Dikes are the major route of magma transport in the crust. Dikes, like sills, are sheetlike igneous bodies, but dikes cut across the layers in bedded country rock (Figure 4.11b) and so are discordant intrusions. Dikes sometimes form by forcing open existing fractures in the country rock, but more often they create channels through new cracks opened by the pressure of rising magma. Some individual dikes can be followed in the field for tens of kilometers. Their thicknesses vary from many meters to a few centimeters. In some dikes, xenoliths provide evidence of disruption of the country rock during the intrusion process. Dikes rarely exist alone; more typically, swarms of hundreds or thousands of dikes are found in a region that has been deformed by a large igneous intrusion.
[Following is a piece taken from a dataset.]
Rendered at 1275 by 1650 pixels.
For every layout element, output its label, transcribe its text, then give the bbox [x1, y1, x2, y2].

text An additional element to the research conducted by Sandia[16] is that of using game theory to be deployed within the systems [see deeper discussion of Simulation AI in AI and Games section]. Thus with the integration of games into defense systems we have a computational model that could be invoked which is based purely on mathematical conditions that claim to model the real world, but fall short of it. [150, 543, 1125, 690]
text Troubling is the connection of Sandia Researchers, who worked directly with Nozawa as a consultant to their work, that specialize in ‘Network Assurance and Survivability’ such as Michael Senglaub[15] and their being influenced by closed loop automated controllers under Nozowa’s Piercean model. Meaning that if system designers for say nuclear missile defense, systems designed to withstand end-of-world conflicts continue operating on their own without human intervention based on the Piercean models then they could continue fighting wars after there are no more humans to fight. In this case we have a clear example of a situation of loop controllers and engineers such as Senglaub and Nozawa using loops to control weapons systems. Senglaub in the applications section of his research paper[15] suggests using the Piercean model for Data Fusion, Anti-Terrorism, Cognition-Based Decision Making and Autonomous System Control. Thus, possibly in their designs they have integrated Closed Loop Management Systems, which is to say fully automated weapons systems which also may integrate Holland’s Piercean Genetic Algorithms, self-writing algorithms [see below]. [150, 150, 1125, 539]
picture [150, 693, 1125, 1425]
The textures of dikes and sills vary. Many are coarse-grained, with an appearance typical of intrusive rocks. Many others are fine-grained and look much more like volcanic rocks. Because we know that texture corresponds to the rate of cooling, we can conclude that the fine-grained dikes and sills invaded country rock nearer Earth’s surface, where the country rock was cold compared with the intrusions. Their fine texture is the result of rapid cooling. The coarse-grained ones formed at depths of many kilometers and invaded warmer rocks whose temperatures were much closer to their own.

Veins

Veins are deposits of minerals found within a rock fracture that are foreign to the country rock. Irregular pencil-shaped or sheet-shaped veins branch off from the tops and sides of many igneous intrusions. They may be a few millimeters to several meters across, and they tend to be tens of meters to kilometers long or wide. The formation of veins is described in more detail in Chapter 3.

Veins of extremely coarse grained granite cutting across much finer grained country rock are called pegmatites (Figure 4.12). Pegmatites crystallize from a water-rich magma in the late stages of solidification.

Figure 4.12: A granitic pegmatite vein. The center of the intrusion (upper right) cooled more slowly and developed coarser crystals. The margin of the intrusion (lower left) has finer crystals due to more rapid cooling.

Other veins are filled with hydrous minerals that are known to crystallize from hydrothermal solutions. From laboratory experiments, we know that these minerals typically crystallize at temperatures of 250°C to 350°C—high temperatures, but not nearly as high as the temperatures of magmas. The solubility and composition of the minerals in these hydrothermal veins indicate that abundant water was present as the veins formed. Some of the water may have come from the magma itself, but some may have been underground water in the cracks and pore spaces of the intruded rocks. On land, groundwaters originate as rainwater seeps into the soil and surface rocks. Hydrothermal veins are also abundant along mid-ocean ridges, where seawater infiltrates cracks in the newly formed seafloor, circulates down into hotter regions of the ridge, and reemerges at hydrothermal vents in the rift valley between the spreading plates. Hydrothermal processes at mid-ocean ridges are examined in more detail in Chapter 12.